■ Dataset entries:

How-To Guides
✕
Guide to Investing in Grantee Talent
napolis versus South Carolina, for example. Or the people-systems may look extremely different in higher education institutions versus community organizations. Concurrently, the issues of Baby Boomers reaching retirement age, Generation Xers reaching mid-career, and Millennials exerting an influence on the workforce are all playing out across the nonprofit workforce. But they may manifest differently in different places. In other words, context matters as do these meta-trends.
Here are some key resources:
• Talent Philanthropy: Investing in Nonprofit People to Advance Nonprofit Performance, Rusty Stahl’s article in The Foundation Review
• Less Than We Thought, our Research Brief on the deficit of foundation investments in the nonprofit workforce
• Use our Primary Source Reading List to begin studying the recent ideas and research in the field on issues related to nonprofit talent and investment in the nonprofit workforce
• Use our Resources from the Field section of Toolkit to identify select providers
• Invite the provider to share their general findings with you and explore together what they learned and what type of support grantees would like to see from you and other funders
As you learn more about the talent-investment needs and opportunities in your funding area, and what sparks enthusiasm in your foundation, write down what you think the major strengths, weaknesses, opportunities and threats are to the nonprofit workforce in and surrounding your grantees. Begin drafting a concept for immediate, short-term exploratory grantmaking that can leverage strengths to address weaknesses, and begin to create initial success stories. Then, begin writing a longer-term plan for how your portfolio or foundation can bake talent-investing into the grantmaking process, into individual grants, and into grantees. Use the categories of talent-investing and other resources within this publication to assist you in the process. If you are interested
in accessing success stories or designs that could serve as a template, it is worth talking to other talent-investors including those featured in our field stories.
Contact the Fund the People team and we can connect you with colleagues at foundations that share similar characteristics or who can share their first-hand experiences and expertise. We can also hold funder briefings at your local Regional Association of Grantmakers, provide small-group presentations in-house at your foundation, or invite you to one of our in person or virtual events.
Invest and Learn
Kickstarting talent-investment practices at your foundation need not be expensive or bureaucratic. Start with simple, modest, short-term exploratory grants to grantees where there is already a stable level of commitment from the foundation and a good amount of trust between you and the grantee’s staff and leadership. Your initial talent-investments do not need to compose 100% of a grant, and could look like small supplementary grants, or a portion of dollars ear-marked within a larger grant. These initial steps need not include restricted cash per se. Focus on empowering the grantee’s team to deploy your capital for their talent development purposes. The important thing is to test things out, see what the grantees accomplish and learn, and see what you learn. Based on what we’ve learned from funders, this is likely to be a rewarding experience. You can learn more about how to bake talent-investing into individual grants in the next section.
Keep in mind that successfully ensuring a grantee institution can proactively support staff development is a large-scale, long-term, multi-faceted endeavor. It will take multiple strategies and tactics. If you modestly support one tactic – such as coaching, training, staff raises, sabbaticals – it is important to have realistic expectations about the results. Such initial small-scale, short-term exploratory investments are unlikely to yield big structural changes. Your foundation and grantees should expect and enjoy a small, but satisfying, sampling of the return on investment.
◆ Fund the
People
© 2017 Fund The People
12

■ Work item: All of the data above needs to be retyped exactly, with each line as it stands.

■ Output below:
How-To Guides
✕
Guide to Investing in Grantee Talent
napolis versus South Carolina, for example. Or the people-systems may look extremely different in higher education institutions versus community organizations. Concurrently, the issues of Baby Boomers reaching retirement age, Generation Xers reaching mid-career, and Millennials exerting an influence on the workforce are all playing out across the nonprofit workforce. But they may manifest differently in different places. In other words, context matters as do these meta-trends.
Here are some key resources:
• Talent Philanthropy: Investing in Nonprofit People to Advance Nonprofit Performance, Rusty Stahl’s article in The Foundation Review
• Less Than We Thought, our Research Brief on the deficit of foundation investments in the nonprofit workforce
• Use our Primary Source Reading List to begin studying the recent ideas and research in the field on issues related to nonprofit talent and investment in the nonprofit workforce
• Use our Resources from the Field section of Toolkit to identify select providers
• Invite the provider to share their general findings with you and explore together what they learned and what type of support grantees would like to see from you and other funders
As you learn more about the talent-investment needs and opportunities in your funding area, and what sparks enthusiasm in your foundation, write down what you think the major strengths, weaknesses, opportunities and threats are to the nonprofit workforce in and surrounding your grantees. Begin drafting a concept for immediate, short-term exploratory grantmaking that can leverage strengths to address weaknesses, and begin to create initial success stories. Then, begin writing a longer-term plan for how your portfolio or foundation can bake talent-investing into the grantmaking process, into individual grants, and into grantees. Use the categories of talent-investing and other resources within this publication to assist you in the process. If you are interested
in accessing success stories or designs that could serve as a template, it is worth talking to other talent-investors including those featured in our field stories.
Contact the Fund the People team and we can connect you with colleagues at foundations that share similar characteristics or who can share their first-hand experiences and expertise. We can also hold funder briefings at your local Regional Association of Grantmakers, provide small-group presentations in-house at your foundation, or invite you to one of our in person or virtual events.
Invest and Learn
Kickstarting talent-investment practices at your foundation need not be expensive or bureaucratic. Start with simple, modest, short-term exploratory grants to grantees where there is already a stable level of commitment from the foundation and a good amount of trust between you and the grantee’s staff and leadership. Your initial talent-investments do not need to compose 100% of a grant, and could look like small supplementary grants, or a portion of dollars ear-marked within a larger grant. These initial steps need not include restricted cash per se. Focus on empowering the grantee’s team to deploy your capital for their talent development purposes. The important thing is to test things out, see what the grantees accomplish and learn, and see what you learn. Based on what we’ve learned from funders, this is likely to be a rewarding experience. You can learn more about how to bake talent-investing into individual grants in the next section.
Keep in mind that successfully ensuring a grantee institution can proactively support staff development is a large-scale, long-term, multi-faceted endeavor. It will take multiple strategies and tactics. If you modestly support one tactic – such as coaching, training, staff raises, sabbaticals – it is important to have realistic expectations about the results. Such initial small-scale, short-term exploratory investments are unlikely to yield big structural changes. Your foundation and grantees should expect and enjoy a small, but satisfying, sampling of the return on investment.
◆ Fund the
People
© 2017 Fund The People
12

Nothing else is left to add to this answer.